• [Goal]
Rewrite the rows below, switching each "gridlines" to "grid lines" and leaving all other text unchanged.

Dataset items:
☆ ☆ ☆ ☆

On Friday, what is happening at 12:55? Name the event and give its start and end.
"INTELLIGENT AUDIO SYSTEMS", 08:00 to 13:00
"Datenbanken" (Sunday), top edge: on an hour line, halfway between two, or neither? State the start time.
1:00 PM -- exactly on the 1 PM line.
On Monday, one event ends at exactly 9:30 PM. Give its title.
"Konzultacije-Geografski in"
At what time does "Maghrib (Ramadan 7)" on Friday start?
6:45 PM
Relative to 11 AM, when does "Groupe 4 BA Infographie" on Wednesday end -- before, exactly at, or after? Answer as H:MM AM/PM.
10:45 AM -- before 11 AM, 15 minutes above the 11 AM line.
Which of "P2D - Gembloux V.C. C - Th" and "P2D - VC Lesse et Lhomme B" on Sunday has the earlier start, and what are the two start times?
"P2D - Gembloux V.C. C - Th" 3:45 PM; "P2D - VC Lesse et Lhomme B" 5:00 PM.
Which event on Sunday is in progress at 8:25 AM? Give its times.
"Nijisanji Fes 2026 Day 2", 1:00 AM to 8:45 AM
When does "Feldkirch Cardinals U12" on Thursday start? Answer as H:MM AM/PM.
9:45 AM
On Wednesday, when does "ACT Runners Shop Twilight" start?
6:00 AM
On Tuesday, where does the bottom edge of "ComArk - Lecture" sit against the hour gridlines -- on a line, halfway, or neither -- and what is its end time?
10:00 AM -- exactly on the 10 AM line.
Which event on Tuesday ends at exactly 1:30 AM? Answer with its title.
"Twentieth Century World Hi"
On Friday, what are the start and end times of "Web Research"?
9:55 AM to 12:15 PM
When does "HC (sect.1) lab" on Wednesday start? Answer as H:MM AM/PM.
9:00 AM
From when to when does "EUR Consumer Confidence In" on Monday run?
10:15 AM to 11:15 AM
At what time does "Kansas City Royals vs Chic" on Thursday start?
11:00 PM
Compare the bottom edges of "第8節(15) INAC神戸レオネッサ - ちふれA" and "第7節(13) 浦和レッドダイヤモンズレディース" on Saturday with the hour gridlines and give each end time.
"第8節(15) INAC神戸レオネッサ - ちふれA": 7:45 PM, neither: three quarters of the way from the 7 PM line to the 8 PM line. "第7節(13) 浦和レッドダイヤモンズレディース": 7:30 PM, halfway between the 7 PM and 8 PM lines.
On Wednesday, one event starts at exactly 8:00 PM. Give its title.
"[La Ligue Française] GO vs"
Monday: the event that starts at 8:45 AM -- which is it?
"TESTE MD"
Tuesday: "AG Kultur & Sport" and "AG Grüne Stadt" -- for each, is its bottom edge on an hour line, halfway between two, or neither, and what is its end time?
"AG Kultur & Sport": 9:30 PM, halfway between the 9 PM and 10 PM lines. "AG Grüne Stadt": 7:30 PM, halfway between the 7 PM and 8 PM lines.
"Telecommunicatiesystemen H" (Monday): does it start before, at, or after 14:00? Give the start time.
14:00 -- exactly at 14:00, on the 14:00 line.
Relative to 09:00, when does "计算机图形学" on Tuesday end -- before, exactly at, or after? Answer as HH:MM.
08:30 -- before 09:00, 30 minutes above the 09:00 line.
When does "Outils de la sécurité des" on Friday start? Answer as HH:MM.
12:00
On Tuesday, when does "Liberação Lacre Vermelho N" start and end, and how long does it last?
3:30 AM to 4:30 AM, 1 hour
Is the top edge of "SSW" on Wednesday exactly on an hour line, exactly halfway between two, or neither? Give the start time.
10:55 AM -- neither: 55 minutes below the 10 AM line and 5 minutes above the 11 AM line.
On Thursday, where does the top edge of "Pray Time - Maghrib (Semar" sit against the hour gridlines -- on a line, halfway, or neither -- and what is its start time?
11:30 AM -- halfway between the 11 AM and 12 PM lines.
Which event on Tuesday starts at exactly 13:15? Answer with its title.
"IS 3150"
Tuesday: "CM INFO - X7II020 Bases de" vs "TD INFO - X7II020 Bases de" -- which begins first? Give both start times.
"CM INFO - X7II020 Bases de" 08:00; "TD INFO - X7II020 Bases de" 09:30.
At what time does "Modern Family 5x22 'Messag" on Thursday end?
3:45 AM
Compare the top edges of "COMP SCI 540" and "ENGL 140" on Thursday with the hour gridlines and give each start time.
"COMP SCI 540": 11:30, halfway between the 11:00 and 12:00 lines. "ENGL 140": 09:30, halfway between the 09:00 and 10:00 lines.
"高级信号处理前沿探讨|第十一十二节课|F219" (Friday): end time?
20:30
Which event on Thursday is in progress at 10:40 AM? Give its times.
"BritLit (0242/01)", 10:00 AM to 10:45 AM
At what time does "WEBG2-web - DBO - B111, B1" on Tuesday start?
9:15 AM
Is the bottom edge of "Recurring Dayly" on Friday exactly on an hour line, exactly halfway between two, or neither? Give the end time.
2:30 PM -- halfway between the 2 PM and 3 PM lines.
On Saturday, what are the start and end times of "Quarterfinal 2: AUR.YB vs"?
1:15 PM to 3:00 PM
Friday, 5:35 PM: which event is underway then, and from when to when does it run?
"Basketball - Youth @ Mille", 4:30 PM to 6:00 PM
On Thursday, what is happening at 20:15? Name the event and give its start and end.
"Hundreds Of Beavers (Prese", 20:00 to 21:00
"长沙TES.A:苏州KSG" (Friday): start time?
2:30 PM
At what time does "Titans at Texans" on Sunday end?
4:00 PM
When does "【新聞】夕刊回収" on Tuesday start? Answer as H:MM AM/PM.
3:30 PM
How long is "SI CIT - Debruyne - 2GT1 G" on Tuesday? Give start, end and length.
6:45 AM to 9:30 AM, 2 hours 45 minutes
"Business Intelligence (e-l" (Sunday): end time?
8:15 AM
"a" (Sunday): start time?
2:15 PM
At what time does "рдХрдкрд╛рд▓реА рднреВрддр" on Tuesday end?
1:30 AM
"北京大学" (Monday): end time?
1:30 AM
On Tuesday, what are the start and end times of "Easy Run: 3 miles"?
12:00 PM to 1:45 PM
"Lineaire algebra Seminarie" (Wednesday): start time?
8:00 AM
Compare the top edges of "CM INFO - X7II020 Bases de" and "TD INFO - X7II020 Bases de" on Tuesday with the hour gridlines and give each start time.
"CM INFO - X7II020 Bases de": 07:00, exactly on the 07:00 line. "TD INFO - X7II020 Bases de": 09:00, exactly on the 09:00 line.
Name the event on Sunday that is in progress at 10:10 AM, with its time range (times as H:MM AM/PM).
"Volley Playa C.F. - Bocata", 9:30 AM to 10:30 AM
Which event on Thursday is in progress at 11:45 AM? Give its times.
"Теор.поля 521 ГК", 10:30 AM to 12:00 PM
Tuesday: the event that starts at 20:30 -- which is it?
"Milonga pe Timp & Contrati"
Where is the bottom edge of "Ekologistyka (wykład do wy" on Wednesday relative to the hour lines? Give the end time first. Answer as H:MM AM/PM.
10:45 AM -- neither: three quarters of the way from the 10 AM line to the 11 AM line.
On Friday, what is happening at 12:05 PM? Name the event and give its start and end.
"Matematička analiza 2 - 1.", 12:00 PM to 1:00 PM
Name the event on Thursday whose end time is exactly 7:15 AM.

☆ ☆ ☆ ☆

• [Exercise response]
On Friday, what is happening at 12:55? Name the event and give its start and end.
"INTELLIGENT AUDIO SYSTEMS", 08:00 to 13:00
"Datenbanken" (Sunday), top edge: on an hour line, halfway between two, or neither? State the start time.
1:00 PM -- exactly on the 1 PM line.
On Monday, one event ends at exactly 9:30 PM. Give its title.
"Konzultacije-Geografski in"
At what time does "Maghrib (Ramadan 7)" on Friday start?
6:45 PM
Relative to 11 AM, when does "Groupe 4 BA Infographie" on Wednesday end -- before, exactly at, or after? Answer as H:MM AM/PM.
10:45 AM -- before 11 AM, 15 minutes above the 11 AM line.
Which of "P2D - Gembloux V.C. C - Th" and "P2D - VC Lesse et Lhomme B" on Sunday has the earlier start, and what are the two start times?
"P2D - Gembloux V.C. C - Th" 3:45 PM; "P2D - VC Lesse et Lhomme B" 5:00 PM.
Which event on Sunday is in progress at 8:25 AM? Give its times.
"Nijisanji Fes 2026 Day 2", 1:00 AM to 8:45 AM
When does "Feldkirch Cardinals U12" on Thursday start? Answer as H:MM AM/PM.
9:45 AM
On Wednesday, when does "ACT Runners Shop Twilight" start?
6:00 AM
On Tuesday, where does the bottom edge of "ComArk - Lecture" sit against the hour grid lines -- on a line, halfway, or neither -- and what is its end time?
10:00 AM -- exactly on the 10 AM line.
Which event on Tuesday ends at exactly 1:30 AM? Answer with its title.
"Twentieth Century World Hi"
On Friday, what are the start and end times of "Web Research"?
9:55 AM to 12:15 PM
When does "HC (sect.1) lab" on Wednesday start? Answer as H:MM AM/PM.
9:00 AM
From when to when does "EUR Consumer Confidence In" on Monday run?
10:15 AM to 11:15 AM
At what time does "Kansas City Royals vs Chic" on Thursday start?
11:00 PM
Compare the bottom edges of "第8節(15) INAC神戸レオネッサ - ちふれA" and "第7節(13) 浦和レッドダイヤモンズレディース" on Saturday with the hour grid lines and give each end time.
"第8節(15) INAC神戸レオネッサ - ちふれA": 7:45 PM, neither: three quarters of the way from the 7 PM line to the 8 PM line. "第7節(13) 浦和レッドダイヤモンズレディース": 7:30 PM, halfway between the 7 PM and 8 PM lines.
On Wednesday, one event starts at exactly 8:00 PM. Give its title.
"[La Ligue Française] GO vs"
Monday: the event that starts at 8:45 AM -- which is it?
"TESTE MD"
Tuesday: "AG Kultur & Sport" and "AG Grüne Stadt" -- for each, is its bottom edge on an hour line, halfway between two, or neither, and what is its end time?
"AG Kultur & Sport": 9:30 PM, halfway between the 9 PM and 10 PM lines. "AG Grüne Stadt": 7:30 PM, halfway between the 7 PM and 8 PM lines.
"Telecommunicatiesystemen H" (Monday): does it start before, at, or after 14:00? Give the start time.
14:00 -- exactly at 14:00, on the 14:00 line.
Relative to 09:00, when does "计算机图形学" on Tuesday end -- before, exactly at, or after? Answer as HH:MM.
08:30 -- before 09:00, 30 minutes above the 09:00 line.
When does "Outils de la sécurité des" on Friday start? Answer as HH:MM.
12:00
On Tuesday, when does "Liberação Lacre Vermelho N" start and end, and how long does it last?
3:30 AM to 4:30 AM, 1 hour
Is the top edge of "SSW" on Wednesday exactly on an hour line, exactly halfway between two, or neither? Give the start time.
10:55 AM -- neither: 55 minutes below the 10 AM line and 5 minutes above the 11 AM line.
On Thursday, where does the top edge of "Pray Time - Maghrib (Semar" sit against the hour grid lines -- on a line, halfway, or neither -- and what is its start time?
11:30 AM -- halfway between the 11 AM and 12 PM lines.
Which event on Tuesday starts at exactly 13:15? Answer with its title.
"IS 3150"
Tuesday: "CM INFO - X7II020 Bases de" vs "TD INFO - X7II020 Bases de" -- which begins first? Give both start times.
"CM INFO - X7II020 Bases de" 08:00; "TD INFO - X7II020 Bases de" 09:30.
At what time does "Modern Family 5x22 'Messag" on Thursday end?
3:45 AM
Compare the top edges of "COMP SCI 540" and "ENGL 140" on Thursday with the hour grid lines and give each start time.
"COMP SCI 540": 11:30, halfway between the 11:00 and 12:00 lines. "ENGL 140": 09:30, halfway between the 09:00 and 10:00 lines.
"高级信号处理前沿探讨|第十一十二节课|F219" (Friday): end time?
20:30
Which event on Thursday is in progress at 10:40 AM? Give its times.
"BritLit (0242/01)", 10:00 AM to 10:45 AM
At what time does "WEBG2-web - DBO - B111, B1" on Tuesday start?
9:15 AM
Is the bottom edge of "Recurring Dayly" on Friday exactly on an hour line, exactly halfway between two, or neither? Give the end time.
2:30 PM -- halfway between the 2 PM and 3 PM lines.
On Saturday, what are the start and end times of "Quarterfinal 2: AUR.YB vs"?
1:15 PM to 3:00 PM
Friday, 5:35 PM: which event is underway then, and from when to when does it run?
"Basketball - Youth @ Mille", 4:30 PM to 6:00 PM
On Thursday, what is happening at 20:15? Name the event and give its start and end.
"Hundreds Of Beavers (Prese", 20:00 to 21:00
"长沙TES.A:苏州KSG" (Friday): start time?
2:30 PM
At what time does "Titans at Texans" on Sunday end?
4:00 PM
When does "【新聞】夕刊回収" on Tuesday start? Answer as H:MM AM/PM.
3:30 PM
How long is "SI CIT - Debruyne - 2GT1 G" on Tuesday? Give start, end and length.
6:45 AM to 9:30 AM, 2 hours 45 minutes
"Business Intelligence (e-l" (Sunday): end time?
8:15 AM
"a" (Sunday): start time?
2:15 PM
At what time does "рдХрдкрд╛рд▓реА рднреВрддр" on Tuesday end?
1:30 AM
"北京大学" (Monday): end time?
1:30 AM
On Tuesday, what are the start and end times of "Easy Run: 3 miles"?
12:00 PM to 1:45 PM
"Lineaire algebra Seminarie" (Wednesday): start time?
8:00 AM
Compare the top edges of "CM INFO - X7II020 Bases de" and "TD INFO - X7II020 Bases de" on Tuesday with the hour grid lines and give each start time.
"CM INFO - X7II020 Bases de": 07:00, exactly on the 07:00 line. "TD INFO - X7II020 Bases de": 09:00, exactly on the 09:00 line.
Name the event on Sunday that is in progress at 10:10 AM, with its time range (times as H:MM AM/PM).
"Volley Playa C.F. - Bocata", 9:30 AM to 10:30 AM
Which event on Thursday is in progress at 11:45 AM? Give its times.
"Теор.поля 521 ГК", 10:30 AM to 12:00 PM
Tuesday: the event that starts at 20:30 -- which is it?
"Milonga pe Timp & Contrati"
Where is the bottom edge of "Ekologistyka (wykład do wy" on Wednesday relative to the hour lines? Give the end time first. Answer as H:MM AM/PM.
10:45 AM -- neither: three quarters of the way from the 10 AM line to the 11 AM line.
On Friday, what is happening at 12:05 PM? Name the event and give its start and end.
"Matematička analiza 2 - 1.", 12:00 PM to 1:00 PM
Name the event on Thursday whose end time is exactly 7:15 AM.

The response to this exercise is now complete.